Les bouchons récoltés sont transformés en granulés qui servent de matière première pour fabriquer des poubelles de ramassage. Mais avant de devenir des poubelles, où sont stockés les bouchons récoltés ? Qui s’en charge ? L’association vit de la force du bénévolat. « Comme on ne débourse pas un centime de l’argent des bouchons pour l’association, tout se fait bénévolement. En région parisienne par exemple, aucune mairie ne nous prête de local, déplore Sébastien. On en a donc acheté un, à titre personnel, qu’on met à disposition de Coeur2Bouchons. »

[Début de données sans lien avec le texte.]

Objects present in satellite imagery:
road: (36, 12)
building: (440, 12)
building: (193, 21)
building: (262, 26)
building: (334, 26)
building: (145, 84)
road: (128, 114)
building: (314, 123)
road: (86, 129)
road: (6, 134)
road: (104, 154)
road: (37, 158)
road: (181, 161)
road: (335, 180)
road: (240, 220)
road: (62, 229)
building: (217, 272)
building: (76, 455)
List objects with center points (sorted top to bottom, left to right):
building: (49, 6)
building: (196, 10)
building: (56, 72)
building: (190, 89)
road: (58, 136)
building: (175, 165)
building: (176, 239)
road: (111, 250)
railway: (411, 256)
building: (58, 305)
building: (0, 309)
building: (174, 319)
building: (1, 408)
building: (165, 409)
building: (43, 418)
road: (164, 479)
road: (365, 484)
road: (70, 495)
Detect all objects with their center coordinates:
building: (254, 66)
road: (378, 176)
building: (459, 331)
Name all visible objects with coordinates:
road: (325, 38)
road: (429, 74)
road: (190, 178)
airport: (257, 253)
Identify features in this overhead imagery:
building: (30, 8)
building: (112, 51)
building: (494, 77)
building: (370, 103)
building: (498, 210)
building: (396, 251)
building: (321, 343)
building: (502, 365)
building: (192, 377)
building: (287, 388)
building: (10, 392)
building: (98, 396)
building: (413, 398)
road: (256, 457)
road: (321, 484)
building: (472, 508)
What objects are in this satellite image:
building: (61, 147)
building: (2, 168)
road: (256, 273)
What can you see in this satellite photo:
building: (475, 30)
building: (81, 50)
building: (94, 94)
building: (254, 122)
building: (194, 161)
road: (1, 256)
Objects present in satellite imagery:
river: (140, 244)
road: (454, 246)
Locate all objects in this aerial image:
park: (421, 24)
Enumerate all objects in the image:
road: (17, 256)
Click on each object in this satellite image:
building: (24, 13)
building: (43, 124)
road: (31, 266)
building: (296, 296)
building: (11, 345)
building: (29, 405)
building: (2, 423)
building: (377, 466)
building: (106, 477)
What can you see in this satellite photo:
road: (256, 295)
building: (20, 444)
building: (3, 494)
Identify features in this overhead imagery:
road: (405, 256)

En Savoie, la communauté a mis un local de stockage à disposition de C2B73. La trentaine de bénévoles savoyards s’applique à trier les bouchons dans le local, récoltant environ deux camions de douze tonnes par an. « Le tri est un gros travail, on trouve souvent des ampoules, des capsules de métal, des types de bouchons non plastiques…, relate Sébastien. Mais j’ai un métier à côté ! Je passe un mercredi sur deux à trier les bouchons. Et tous les samedis à les chercher chez les collecteurs, avec l’aide d’un ou deux bénévoles. »

 

♦ Ici la carte des départements avec une antenne de collecte
Des bouchons plastiques pour financer le matériel des personnes handicapées
Depuis mars dernier, un point de collecte Cœur2Bouchons se trouve dans le magasin Jardiland à Saint-Maur (Indre). ©Cœur2Bouchons

 

« On y arrive avec le système D, des relations et du bon sens »

La difficulté principale d’un tel fonctionnement réside dans le temps : « Il faut avoir du temps pour démarcher, trouver les points de collecte, trier…, relance Sylvain. On pourrait toujours faire plus et mieux, mais on y arrive avec le système D, des relations et du bon sens. Ça nous plaît et nous motive. » Ils n’ont obtenu qu’une seule subvention au niveau national, il y a un an. « Il faut pouvoir prouver et justifier nos besoins, mais c’est compliqué parce qu’il n’y a pas d’argent qui passe par les comptes de l’asso », explique Sébastien. 

Autre difficulté : le manque de bénévoles. « C’est pourtant un geste simple, qu’on peut faire à tout âge », glisse Sylvain. Et de rappeler qu’il a commencé à 13 ans.